The ancient cemetery of Beni Hasan in Egypt reveals a distinctive clothing difference between the Hebrew people and the Egyptians. The two Egyptians wear the traditional white linen kilt; but the Hebrews are wearing colorful robes. The length of the men’s robes stopped at the knees; the length of the women’s robes came down close to their ankles. The men are wearing sandals while the women wearing fashionable short boots. No one is wearing pants!

On the famous obelisk of Shalmaneser III, we see Jehu, the king of Israel, bowing before the king of Assyria. Neither Jehu, the Assyrians, nor the Israelites are wearing pants. If everyone was wearing robes, what was the reason for “A woman shall not wear a man’s garment, nor shall a man put on a woman’s cloak, for whoever does these things is an abomination to the Lord your God”?
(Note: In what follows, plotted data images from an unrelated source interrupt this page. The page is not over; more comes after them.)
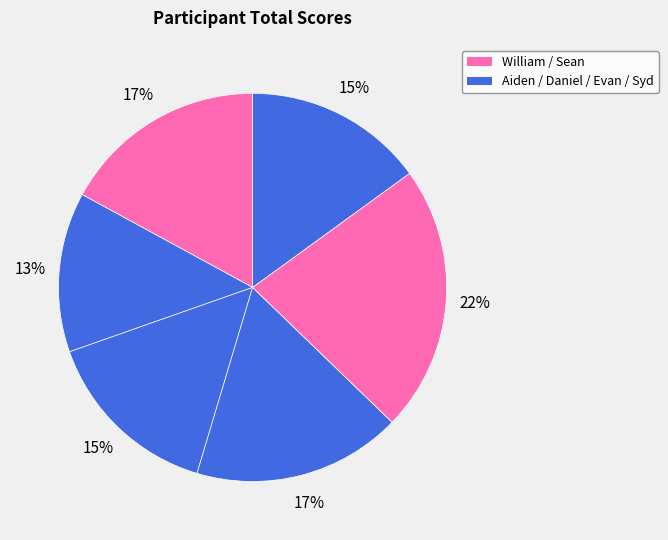

How many slices are in this pie chart?

6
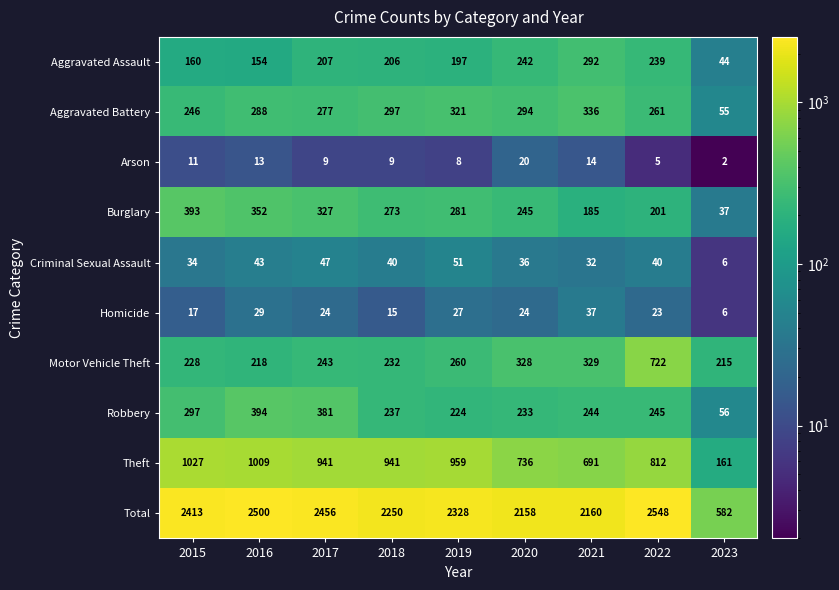

What is the spread (max minus min) of values at 2019?

2320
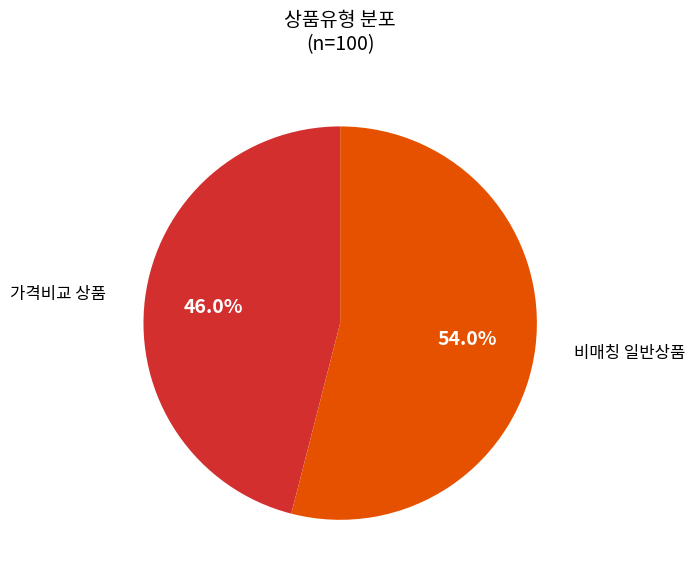

Count the number of slices in the pie.

2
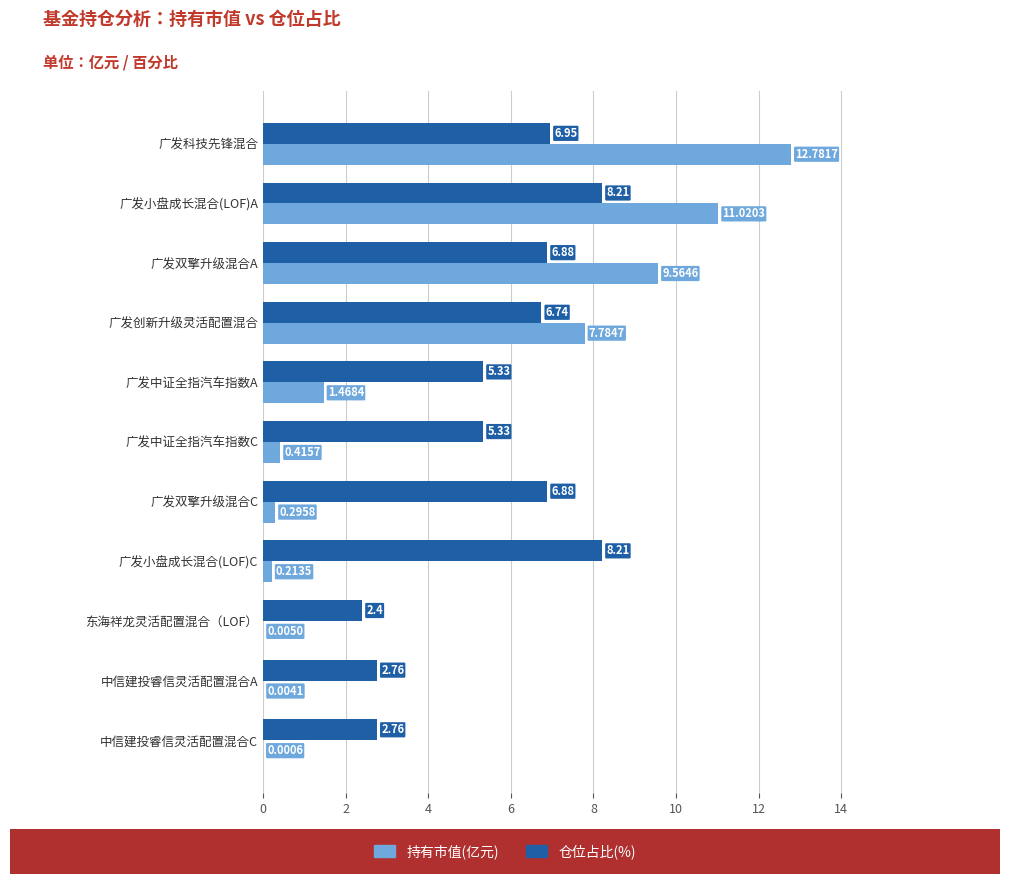

At which category does the chart reach its peak across all series?

广发科技先锋混合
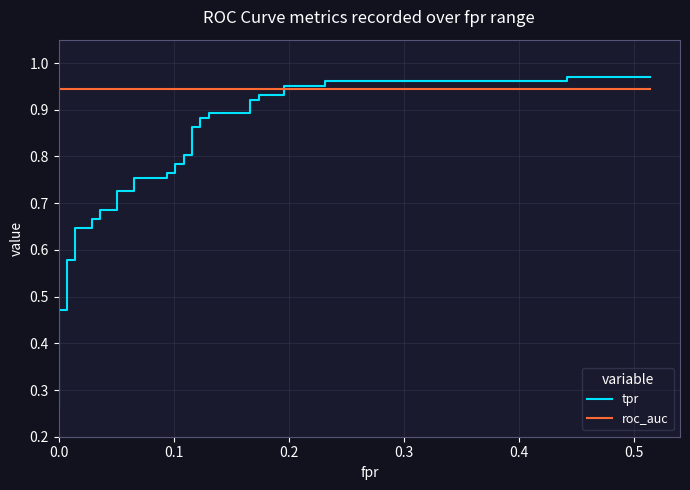

True or false: tpr and roc_auc intersect in this chart.

True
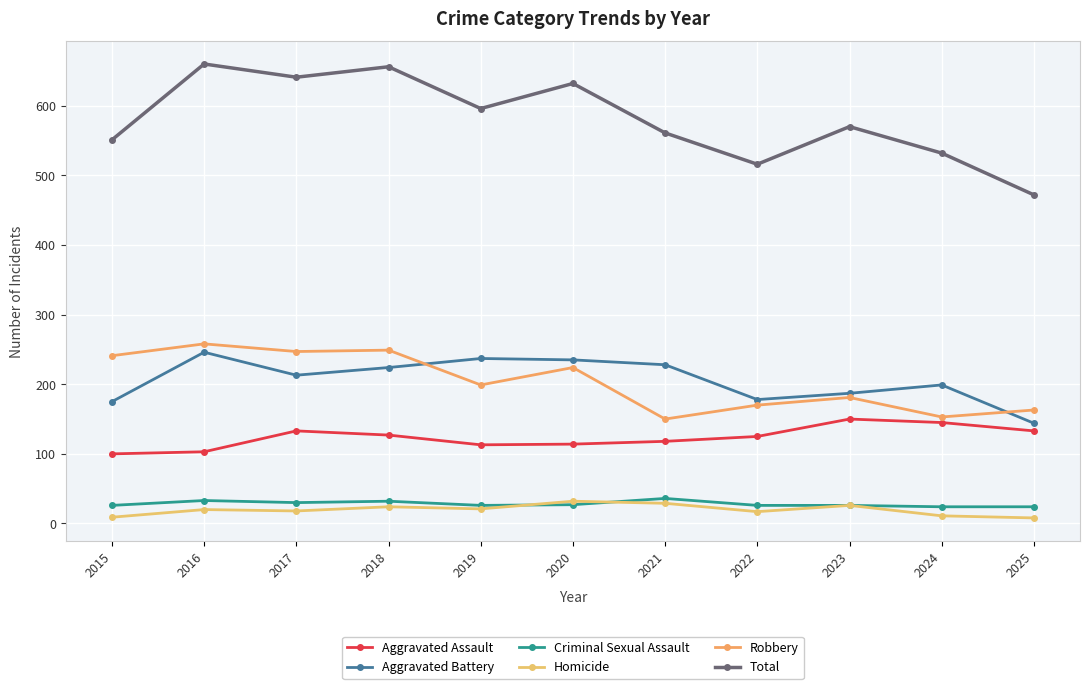

True or false: Robbery and Criminal Sexual Assault intersect in this chart.

False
The word “abomination” occurs 117 times in the Old Testament. In the majority of cases, “abomination” is used to describe the behaviors associated with pagan, idolatrous practices that are abhorrent to God. Here’s one example: “When you come into the land that the Lord your God is giving you, you shall not learn to follow the abominable practices of those nations” (Deut 18:9). OK, so we’re dealing with pagan practices.

Once again archaeology comes into play. The Canaanites were known for building “high places” to their gods, Baal and Asherah. These “high places” had an altar with rooms around it for “male cult prostitutes” (1 Kings 14:24; 15:12; 22:46; 2 Kings 23:7) and “female cult prostitutes” (Hosea 4:14). Canaanite literature confirms that cultic prostitutes engaged in sexual acts with participants at the “high places” in order to elicit a response from Baal.

These cult prostitutes wore special garments that identified with Baal and Asherah—garments that would often disguise their gender. In 2 Kings 10:22, Jehu “said to him who was in charge of the wardrobe, ‘Bring out the vestments for all the worshipers of Baal.’” Worshippers of Baal wore clothes that identified them as worshippers of Baal. At one point, the Israelite women were even sewing the special garments. Josiah “broke down the houses of the male cult prostitutes who were in the house of the Lord where the women wove hangings for the Asherah” (2 Kings 23:7). The exchange of gender roles in pagan cults was not uncommon in the Ancient Near East.

Deuteronomy 22:5 has nothing to do with “who wears the pants”! It’s really about idolatry. Idolatry always distorts God’s image, creating confusion for God’s image bearers. Instead of reflecting God’s image, idols can only reflect a confused, broken, distorted image. We must help each other to follow Jesus! Everyone is created in God’s image and deserves dignity and respect—no matter what identity issues they are facing. The good news of the gospel is that all of us are equally invited to be met and transformed by God’s tender loving grace in Christ Jesus.